CHAIRMAN DAUM: Thank you. Now that we've reopened the conversation. Dr. Kohl.

DR. KOHL: What if Prevnar really decreases the efficacy of pertussis vaccines?

CHAIRMAN DAUM: Do you mean efficacy?

DR. KOHL: I mean efficacy. Clinical efficacy or pertussis. It looks like it may decrease the antibody response, in a preliminary look at the Prevnar package insert. What if it really decreases efficacy?

And I can't envision a place where we can do an efficacy study. What I'd be interested to know is if my statistical colleagues can design a thought experiment where they can run kind of sensitivity data to show that if it reduces the efficacy to such and such a point, then the increased lives saved by the Prevnar is actually, is more than offset by the increased deaths or morbidity or whatever from pertussis.
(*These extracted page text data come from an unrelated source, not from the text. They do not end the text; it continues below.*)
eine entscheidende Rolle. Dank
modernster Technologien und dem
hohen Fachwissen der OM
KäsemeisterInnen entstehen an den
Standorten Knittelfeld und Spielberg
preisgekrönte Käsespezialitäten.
DR. FLEMING: Should I respond?

CHAIRMAN DAUM: Sure. We're in outer space now.

DR. FLEMING: This is a good point, Steve. And it's one that I would say is particularly relevant to Prevnar and discussion about it's use, more so, than specifically the discussion today about the combination vaccine question. What you've said is a very important issue. And it needs post-marketing study as it relates to the continued use of Prevnar.

CHAIRMAN DAUM: And I would have a plea that the post-marketing study be designed if it's going to look at immunogenicity, alterations in pertussis antibodies to something that we know is biologically and clinically relevant to decreased efficacy.

Because I think we spend a lot of time worrying about a ten percent or five percent decrease in one or another pertussis antibodies. Without having any idea of what the consequences are for effectiveness. Dr. Broome?

DR. BROOME: Well, on the day we reach a hundred percent coverage of Prevnar, we're going to be in trouble. But in the meantime, that's why we do surveillance for vaccine-preventable diseases and do follow-up studies to assess whether there's any, like a case control approach suggestion of increased effectiveness.

CHAIRMAN DAUM: Thank you for reminding us of that. Last comments. We're ready for an on-time arrival here. It's five o'clock, or four minutes to five.

Nancy has asked me to give special thanks to those who braved the weather, those who are under the weather, and those who weathered red-eyes to get here. And thank everybody who presented and had a stimulating conversation here today. Tomorrow morning at eight a.m

(Whereupon, the above-entitled matter was concluded at 4:58 p.m.)